Conciencia de clase


Hay una rama de la decoración llamada interiorismo que consiste en transmitir la impresión de que estás dentro. Pero no solo dentro de un espacio físico equis, sino dentro de ti. En otras palabras: en lograr que lo que te rodea, en cierto modo, te refleje. Conozco habitaciones de hoteles tan desangeladas que pasar la noche en ellas es como dormir a la intemperie. Un buen interior surge con frecuencia de manera espontánea y al margen de los gustos o disgustos de su propietario. Tal es el caso, me parece, de este bar de Marsella donde no se han tenido en cuenta ni las proporciones de los objetos ni su colocación ni su color ni nada de nada. Observen, por ejemplo, la ausencia de estética con la que los cables de la luz recorren la pared del fondo o la altura absurda a la que se han colocado los interruptores, así como el descuido con el que se han dispuesto los cuadros. De acuerdo, sí, pero hay un perchero del que cuelgan una gabardina y otras prendas. Hay un casco de moto temporalmente abandonado en una mesa, hay un señor dando cuenta concienzudamente de un cocido, o de lo que quiera que esté dado cuenta, que desde aquí no se aprecia.

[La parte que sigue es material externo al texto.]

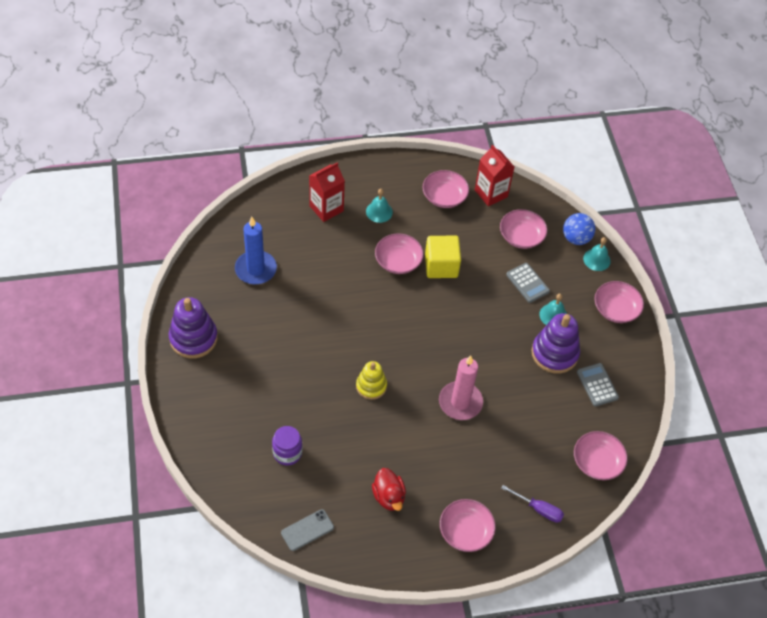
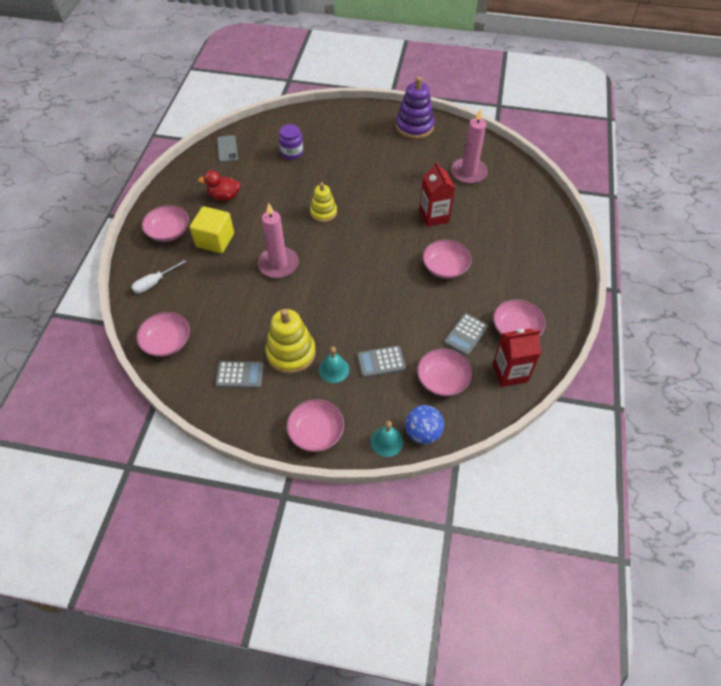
camera: 115 degrees right, 0 degrees up
(255, 269) = (468, 173): blue candle -> pink candle
(326, 208) = (524, 233): red carton -> red carton (434, 216)
(379, 212) = (509, 270): turquoise bell -> none
(441, 266) = (428, 297): yellow cube -> yellow cube (215, 240)
(468, 230) = (465, 334): none -> grey calculator
(538, 509) = (154, 283): purple screwdriver -> white screwdriver
(554, 353) = (291, 353): purple stacking toy -> yellow stacking toy

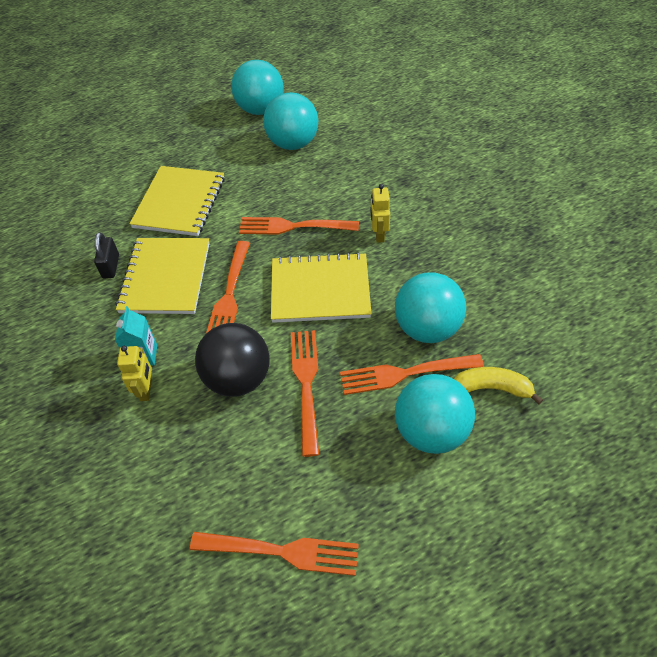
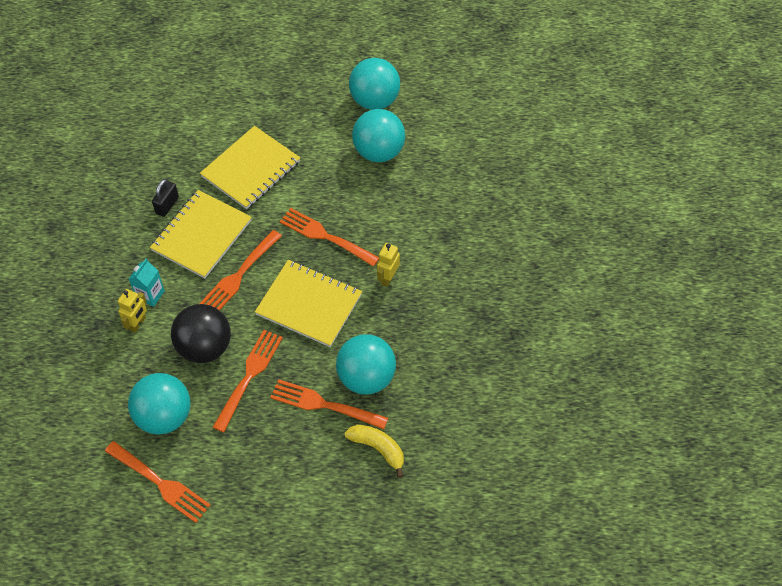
camera: 25 degrees right, 5 degrees up
(431, 431) = (311, 456): turquoise ball -> turquoise ball (164, 416)

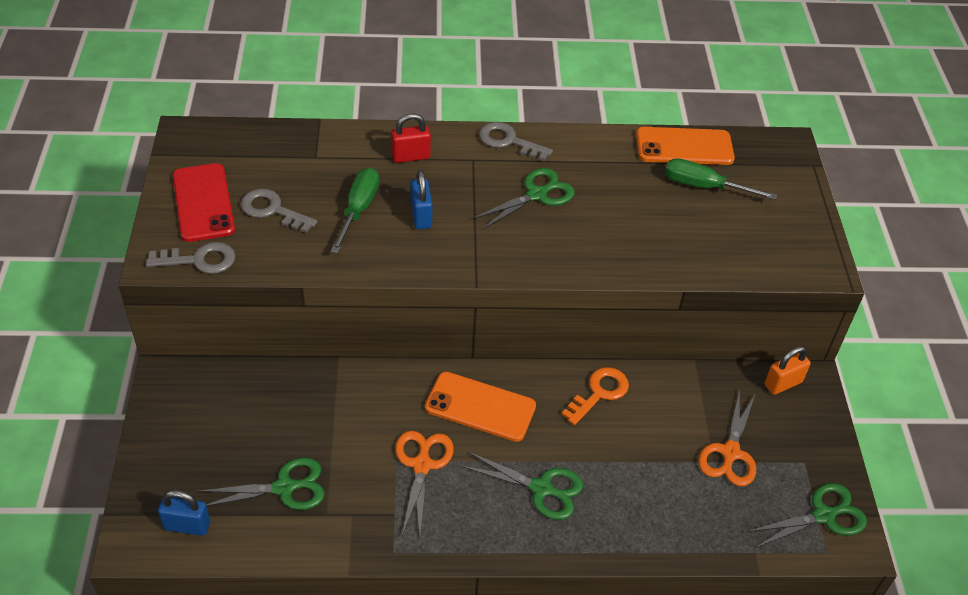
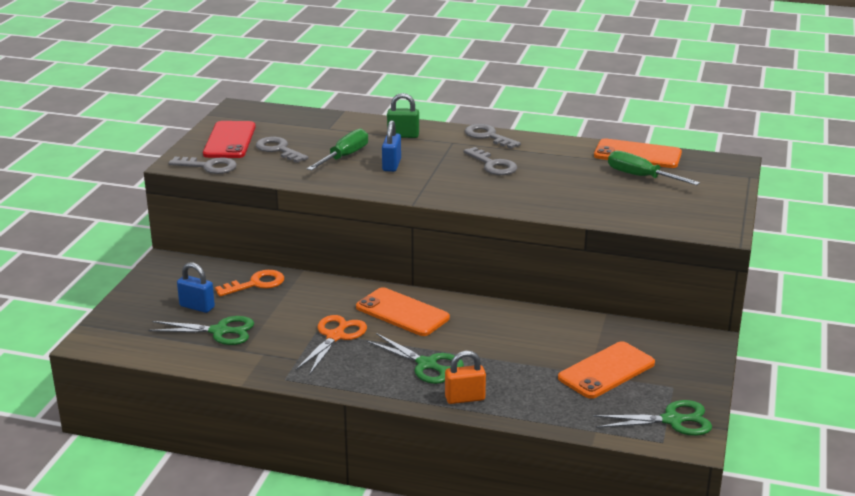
camera: 20 degrees right, 20 degrees down
(187, 525) = (135, 339): blue padlock -> blue padlock (197, 307)
(410, 156) = (403, 135): red padlock -> green padlock
(537, 194) = (493, 165): green scissors -> grey key
(599, 393) = (509, 319): orange key -> orange key (256, 284)
(730, 453) = (606, 371): orange scissors -> orange phone
(783, 383) = (680, 338): orange padlock -> orange padlock (465, 398)

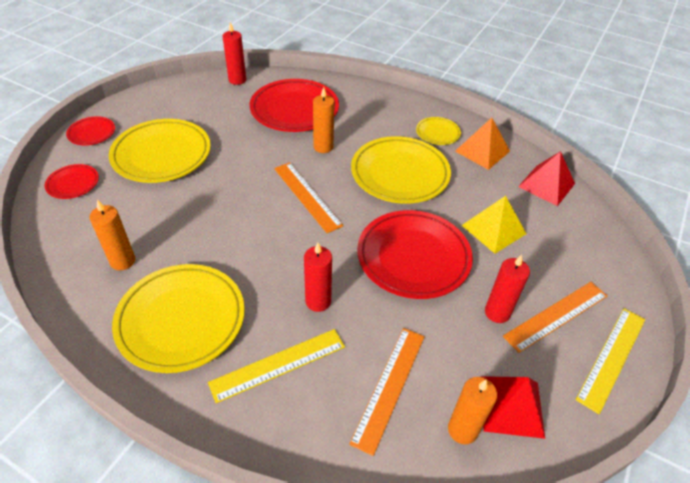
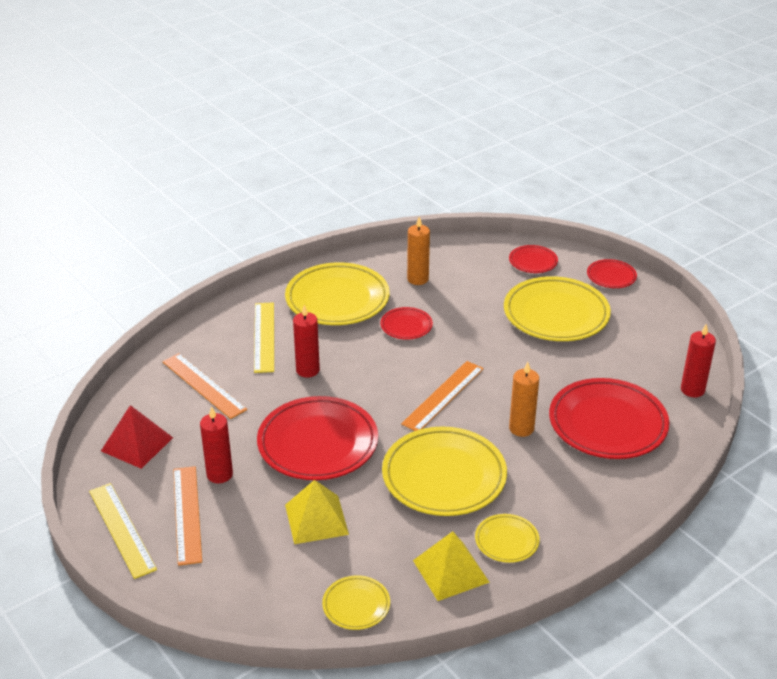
camera: 115 degrees right, 10 degrees down
(213, 247) = (406, 326): none -> red plate
(307, 196) = (443, 396): orange ruler -> orange ruler turned 45 degrees counterclockwise
(462, 430) = (142, 410): orange candle -> none
(482, 151) = (450, 571): orange pyramid -> yellow pyramid
(546, 185) = (356, 605): red pyramid -> yellow plate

Hay como una sensación de soledad y compañía simultáneas. No la compañía que proporciona la imagen de la tele, aunque también, sino la de los comensales invisibles para los que ya están dispuestas las servilletas y cucharas en la mesa de al lado. Hay todo un mundo ahí, hay una historia del trabajo y una tradición de menús del día. Te sientas en una de esas sillas, en fin, y es como si te sentaras sobre tu conciencia de clase.